石畳の小道を歩いていると、傍に生えている木の下で涙を流している少年がいた。小学校低学年くらいだろうか。この公園はかなり広いので、おそらく迷子だろうと思った。
「お父さん、お母さんはどこかな?」
「……」
涙を流すだけで口は開いてくれない。困ったなあと頭を悩ます。
とりあえず、目線を子供に合わせるようにしてしゃがんで慰める。
「大丈夫だよ、きっと見つかるから」
「お姉ちゃん、違うの……」
違うと言われた。迷子じゃないということか。
「じゃあ、どこか怪我しちゃったの?」
「ううん……」
外傷は見えないが、念のため確認した。
「友達とケンカしちゃったとか」
それにも首を横に振られた。だとすれば、原因はなんだろうか。次の回答を考えていた時だった。
「あのね、今度の舞台でね、泣かなくちゃいけないの。その練習をしてたら涙が止まらなくなっちゃったんだ」
私は驚きと共に、少年を尊敬した。
その舞台を絶対に観に行こうと思った。
そしてその少年が有名になるのは、一年後の話。もちろん私はファンになった。
お題:涙の理由
熱湯をカップに注ぎ、コーヒーが完成した。これから昼休憩の時間。俺の至福のひと時が始まろうとしていた。
その始まりを邪魔するように、突然同僚の田辺から電話が掛かってきた。
「ごめん、山田。デスクの上に置いてある、クリアファイルを駅まで持ってきてくれないか」
田辺は、大事な取引先との商談があると言っていた。そんな時に忘れ物をするなよとは思ったが、もし失敗すれば会社に大きな影響が出る。つまり、行くしかない。
「分かった。駅前で待っていてくれ」
「本当にごめん」
俺はコーヒーが大好きだ。だが、冷めたコーヒーは好きじゃない。コーヒーが冷めるまでの時間は約二十分。駅まで歩いて往復すると三十分ぐらいかかるから、急がねばならない。

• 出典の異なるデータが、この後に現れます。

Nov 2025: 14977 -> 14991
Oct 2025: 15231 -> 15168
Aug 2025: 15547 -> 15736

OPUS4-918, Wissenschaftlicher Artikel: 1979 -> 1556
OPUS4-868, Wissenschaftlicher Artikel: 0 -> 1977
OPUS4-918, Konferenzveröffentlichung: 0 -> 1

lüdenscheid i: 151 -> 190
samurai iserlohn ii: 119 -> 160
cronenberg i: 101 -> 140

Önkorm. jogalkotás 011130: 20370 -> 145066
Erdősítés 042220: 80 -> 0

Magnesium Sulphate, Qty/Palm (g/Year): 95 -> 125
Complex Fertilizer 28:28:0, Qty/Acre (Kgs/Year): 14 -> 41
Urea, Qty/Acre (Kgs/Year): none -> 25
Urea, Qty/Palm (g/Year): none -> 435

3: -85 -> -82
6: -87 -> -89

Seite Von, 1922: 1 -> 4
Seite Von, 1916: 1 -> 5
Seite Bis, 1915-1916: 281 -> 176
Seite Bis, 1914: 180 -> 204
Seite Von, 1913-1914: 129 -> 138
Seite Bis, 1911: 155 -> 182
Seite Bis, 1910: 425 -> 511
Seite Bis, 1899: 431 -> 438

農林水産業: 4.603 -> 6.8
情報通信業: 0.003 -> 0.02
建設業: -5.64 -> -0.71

湯気がたった熱々のコーヒーを横目に見ながら休憩室を出て、クリアファイルを取って飛び出した。
走って駅まで向かうこと二、三分で、自分の体力のなさを痛感した。社会人になってから全く運動をしていないことを後悔した。
「なんでこんな目に遭わなくちゃいけないんだ……」
重い足を持ち上げて、前に進む。その時、魔法のアイテムを見つけた。
その名は、ループだ。電動キックボードのそれは、ハンドルを捻るだけで結構早いスピードが出る。
普段は絶対使わないが、コーヒーのために手を伸ばした。それに乗って三分ほどで駅に着いた。
「山田、本当にありがとう!」
「困ったときはお互い様だ。頑張れよ」
無事にクリアファイルを届け、会社に向かった。結局会社に着いたのは、出てから十分ちょっとだった。
休憩室に戻り、椅子に腰掛ける。コーヒーはまだ温かった。美味しい。頑張って良かったと思う。
だが、往復代に二百円。コーヒー一杯よりも高い。さっきは「お互い様だ」なんて言ったけれど、田辺を許さないと心の中で決めた。